Activity:
Among the entries below, one stretch runs from the line that contains "PDS Server (Elixir/Phoenix)" through the line that contains "Token refresh |". Repeat that stretch exactly, ends included, and only that.

━━━━━━━━━━━━━━━━

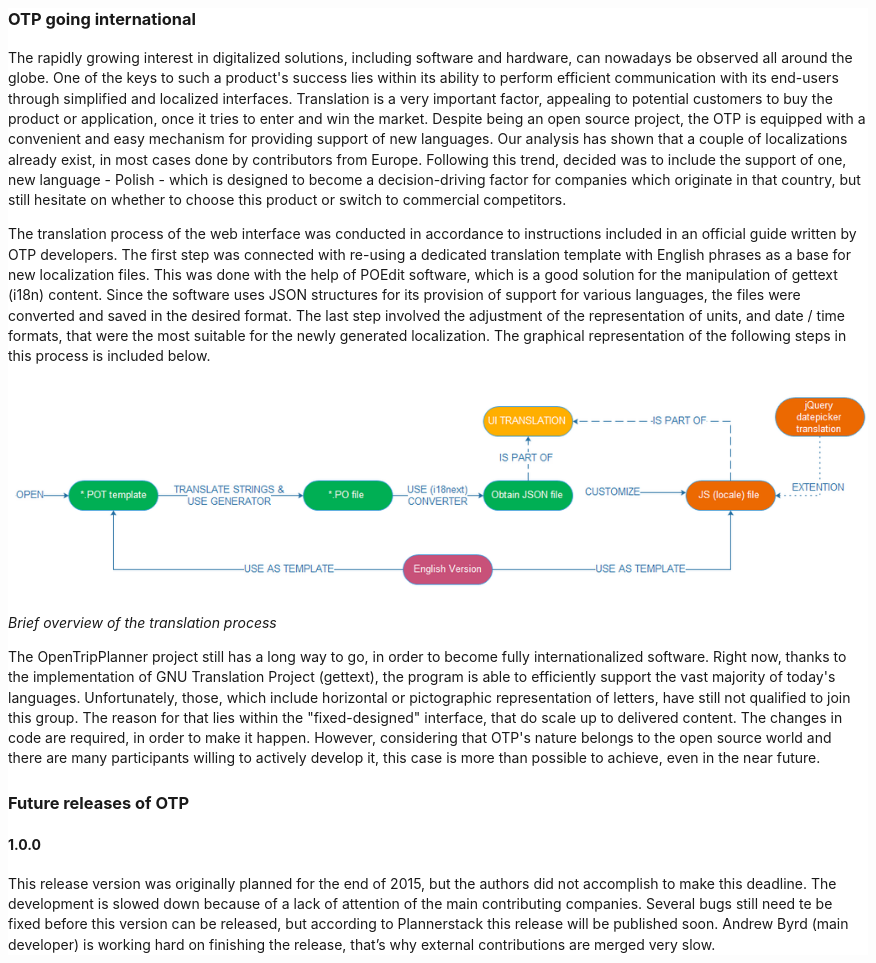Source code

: 
### OTP going international <div id="perspective"/>

The rapidly growing interest in digitalized solutions, including software and hardware, can nowadays be observed all around the globe. One of the keys to such a product's success lies within its ability to perform efficient communication with its end-users through simplified and localized interfaces. Translation is a very important factor, appealing to potential customers to buy the product or application, once it tries to enter and win the market. Despite being an open source project, the OTP is equipped with a convenient and easy mechanism for providing support of new languages. Our analysis has shown that a couple of localizations already exist, in most cases done by contributors from Europe. Following this trend, decided was to include the support of one, new language - Polish - which is designed to become a decision-driving factor for companies which originate in that country, but still hesitate on whether to choose this product or switch to commercial competitors.

The translation process of the web interface was conducted in accordance to instructions included in an official guide written by OTP developers. The first step was connected with re-using a dedicated translation template with English phrases as a base for new localization files. This was done with the help of POEdit software, which is a good solution for the manipulation of gettext (i18n) content. Since the software uses JSON structures for its provision of support for various languages, the files were converted and saved in the desired format. The last step involved the adjustment of the representation of units, and date / time formats, that were the most suitable for the newly generated localization. The graphical representation of the following steps in this process is included below.

![Translation process](images-team-opentripplanner/translation_process.png)
*Brief overview of the translation process*

The OpenTripPlanner project still has a long way to go, in order to become fully internationalized software. Right now, thanks to the implementation of GNU Translation Project (gettext), the program is able to efficiently support the vast majority of today's languages. Unfortunately, those, which include horizontal or pictographic representation of letters, have still not qualified to join this group. The reason for that lies within the "fixed-designed" interface, that do scale up to delivered content. The changes in code are required, in order to make it happen. However, considering that OTP's nature belongs to the open source world and there are many participants willing to actively develop it, this case is more than possible to achieve, even in the near future.


### Future releases of OTP <div id="future"/>
#### 1.0.0
This release version was originally planned for the end of 2015, but the authors did not accomplish to make this deadline. The development is slowed down because of a lack of attention of the main contributing companies. Several bugs still need te be fixed before this version can be released, but according to Plannerstack this release will be published soon. Andrew Byrd (main developer) is working hard on finishing the release, that’s why external contributions are merged very slow.
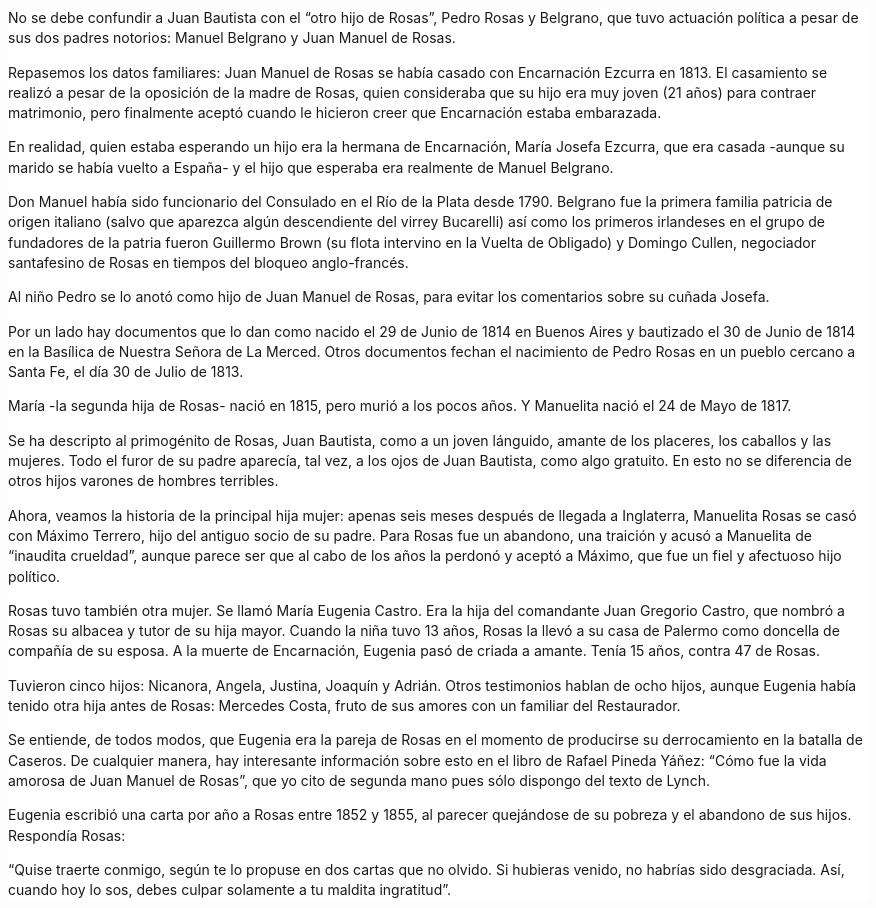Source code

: No se debe confundir a Juan Bautista con el “otro hijo de Rosas”, Pedro Rosas y Belgrano, que tuvo actuación política a pesar de sus dos padres notorios: Manuel Belgrano y Juan Manuel de Rosas.

Repasemos los datos familiares: Juan Manuel de Rosas se había casado con Encarnación Ezcurra en 1813. El casamiento se realizó a pesar de la oposición de la madre de Rosas, quien consideraba que su hijo era muy joven (21 años) para contraer matrimonio, pero finalmente aceptó cuando le hicieron creer que Encarnación estaba embarazada.

En realidad, quien estaba esperando un hijo era la hermana de Encarnación, María Josefa Ezcurra, que era casada -aunque su marido se había vuelto a España- y el hijo que esperaba era realmente de Manuel Belgrano.

Don Manuel había sido funcionario del Consulado en el Río de la Plata desde 1790. Belgrano fue la primera familia patricia de origen italiano (salvo que aparezca algún descendiente del virrey Bucarelli) así como los primeros irlandeses en el grupo de fundadores de la patria fueron Guillermo Brown (su flota intervino en la Vuelta de Obligado) y Domingo Cullen, negociador santafesino de Rosas en tiempos del bloqueo anglo-francés.

Al niño Pedro se lo anotó como hijo de Juan Manuel de Rosas, para evitar los comentarios sobre su cuñada Josefa.

Por un lado hay documentos que lo dan como nacido el 29 de Junio de 1814 en Buenos Aires y bautizado el 30 de Junio de 1814 en la Basílica de Nuestra Señora de La Merced. Otros documentos fechan el nacimiento de Pedro Rosas en un pueblo cercano a Santa Fe, el día 30 de Julio de 1813.

María -la segunda hija de Rosas- nació en 1815, pero murió a los pocos años. Y Manuelita nació el 24 de Mayo de 1817.

Se ha descripto al primogénito de Rosas, Juan Bautista, como a un joven lánguido, amante de los placeres, los caballos y las mujeres. Todo el furor de su padre aparecía, tal vez, a los ojos de Juan Bautista, como algo gratuito. En esto no se diferencia de otros hijos varones de hombres terribles.

Ahora, veamos la historia de la principal hija mujer: apenas seis meses después de llegada a Inglaterra, Manuelita Rosas se casó con Máximo Terrero, hijo del antiguo socio de su padre. Para Rosas fue un abandono, una traición y acusó a Manuelita de “inaudita crueldad”, aunque parece ser que al cabo de los años la perdonó y aceptó a Máximo, que fue un fiel y afectuoso hijo político.

Rosas tuvo también otra mujer. Se llamó María Eugenia Castro. Era la hija del comandante Juan Gregorio Castro, que nombró a Rosas su albacea y tutor de su hija mayor. Cuando la niña tuvo 13 años, Rosas la llevó a su casa de Palermo como doncella de compañía de su esposa. A la muerte de Encarnación, Eugenia pasó de criada a amante. Tenía 15 años, contra 47 de Rosas.

Tuvieron cinco hijos: Nicanora, Angela, Justina, Joaquín y Adrián. Otros testimonios hablan de ocho hijos, aunque Eugenia había tenido otra hija antes de Rosas: Mercedes Costa, fruto de sus amores con un familiar del Restaurador.

Se entiende, de todos modos, que Eugenia era la pareja de Rosas en el momento de producirse su derrocamiento en la batalla de Caseros. De cualquier manera, hay interesante información sobre esto en el libro de Rafael Pineda Yáñez: “Cómo fue la vida amorosa de Juan Manuel de Rosas”, que yo cito de segunda mano pues sólo dispongo del texto de Lynch.

Eugenia escribió una carta por año a Rosas entre 1852 y 1855, al parecer quejándose de su pobreza y el abandono de sus hijos. Respondía Rosas:

“Quise traerte conmigo, según te lo propuse en dos cartas que no olvido. Si hubieras venido, no habrías sido desgraciada. Así, cuando hoy lo sos, debes culpar solamente a tu maldita ingratitud”.
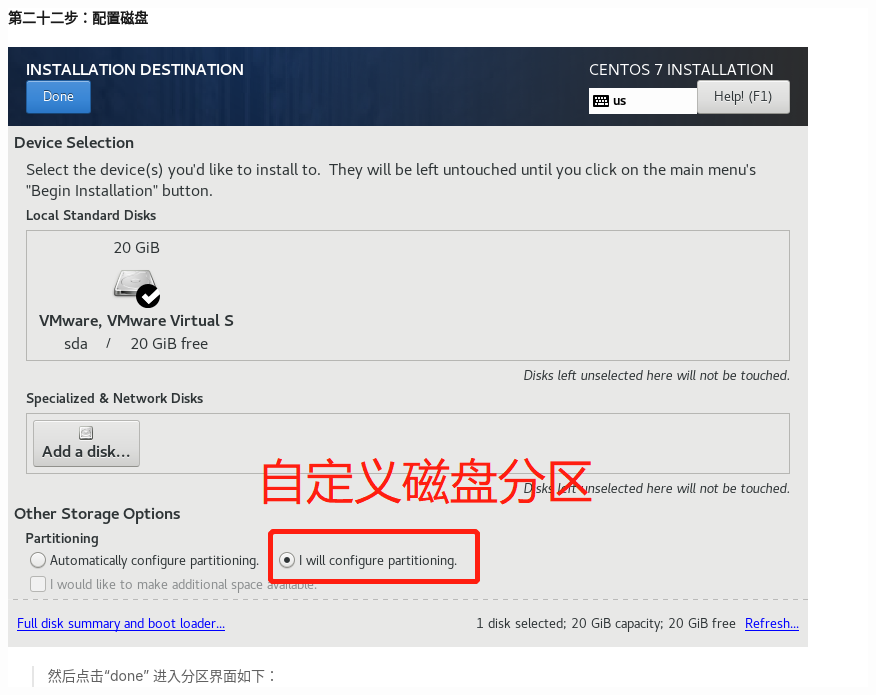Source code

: #### 第二十二步：配置磁盘

![image-20221228165302928](../../../.vuepress/public/images/image-20221228165302928.png)

> 然后点击“done” 进入分区界面如下：
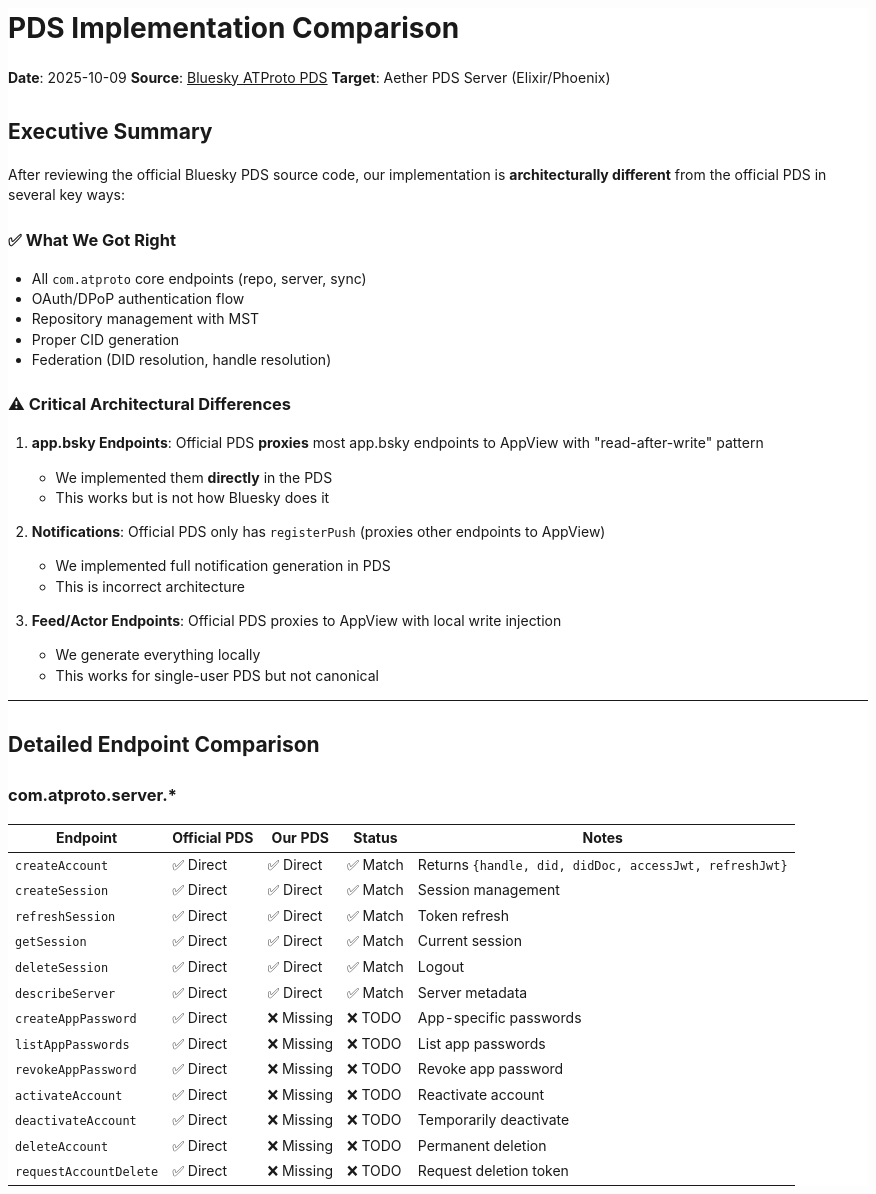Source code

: # PDS Implementation Comparison

**Date**: 2025-10-09
**Source**: [Bluesky ATProto PDS](https://github.com/bluesky-social/atproto/tree/main/packages/pds)
**Target**: Aether PDS Server (Elixir/Phoenix)

## Executive Summary

After reviewing the official Bluesky PDS source code, our implementation is **architecturally different** from the official PDS in several key ways:

### ✅ What We Got Right
- All `com.atproto` core endpoints (repo, server, sync)
- OAuth/DPoP authentication flow
- Repository management with MST
- Proper CID generation
- Federation (DID resolution, handle resolution)

### ⚠️ Critical Architectural Differences

1. **app.bsky Endpoints**: Official PDS **proxies** most app.bsky endpoints to AppView with "read-after-write" pattern
   - We implemented them **directly** in the PDS
   - This works but is not how Bluesky does it

2. **Notifications**: Official PDS only has `registerPush` (proxies other endpoints to AppView)
   - We implemented full notification generation in PDS
   - This is incorrect architecture

3. **Feed/Actor Endpoints**: Official PDS proxies to AppView with local write injection
   - We generate everything locally
   - This works for single-user PDS but not canonical

---

## Detailed Endpoint Comparison

### com.atproto.server.*

| Endpoint | Official PDS | Our PDS | Status | Notes |
|----------|-------------|---------|--------|-------|
| `createAccount` | ✅ Direct | ✅ Direct | ✅ Match | Returns `{handle, did, didDoc, accessJwt, refreshJwt}` |
| `createSession` | ✅ Direct | ✅ Direct | ✅ Match | Session management |
| `refreshSession` | ✅ Direct | ✅ Direct | ✅ Match | Token refresh |
| `getSession` | ✅ Direct | ✅ Direct | ✅ Match | Current session |
| `deleteSession` | ✅ Direct | ✅ Direct | ✅ Match | Logout |
| `describeServer` | ✅ Direct | ✅ Direct | ✅ Match | Server metadata |
| `createAppPassword` | ✅ Direct | ❌ Missing | ❌ TODO | App-specific passwords |
| `listAppPasswords` | ✅ Direct | ❌ Missing | ❌ TODO | List app passwords |
| `revokeAppPassword` | ✅ Direct | ❌ Missing | ❌ TODO | Revoke app password |
| `activateAccount` | ✅ Direct | ❌ Missing | ❌ TODO | Reactivate account |
| `deactivateAccount` | ✅ Direct | ❌ Missing | ❌ TODO | Temporarily deactivate |
| `deleteAccount` | ✅ Direct | ❌ Missing | ❌ TODO | Permanent deletion |
| `requestAccountDelete` | ✅ Direct | ❌ Missing | ❌ TODO | Request deletion token |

━━━━━━━━━━━━━━━━

Result for this task:
**Target**: Aether PDS Server (Elixir/Phoenix)

## Executive Summary

After reviewing the official Bluesky PDS source code, our implementation is **architecturally different** from the official PDS in several key ways:

### ✅ What We Got Right
- All `com.atproto` core endpoints (repo, server, sync)
- OAuth/DPoP authentication flow
- Repository management with MST
- Proper CID generation
- Federation (DID resolution, handle resolution)

### ⚠️ Critical Architectural Differences

1. **app.bsky Endpoints**: Official PDS **proxies** most app.bsky endpoints to AppView with "read-after-write" pattern
   - We implemented them **directly** in the PDS
   - This works but is not how Bluesky does it

2. **Notifications**: Official PDS only has `registerPush` (proxies other endpoints to AppView)
   - We implemented full notification generation in PDS
   - This is incorrect architecture

3. **Feed/Actor Endpoints**: Official PDS proxies to AppView with local write injection
   - We generate everything locally
   - This works for single-user PDS but not canonical

---

## Detailed Endpoint Comparison

### com.atproto.server.*

| Endpoint | Official PDS | Our PDS | Status | Notes |
|----------|-------------|---------|--------|-------|
| `createAccount` | ✅ Direct | ✅ Direct | ✅ Match | Returns `{handle, did, didDoc, accessJwt, refreshJwt}` |
| `createSession` | ✅ Direct | ✅ Direct | ✅ Match | Session management |
| `refreshSession` | ✅ Direct | ✅ Direct | ✅ Match | Token refresh |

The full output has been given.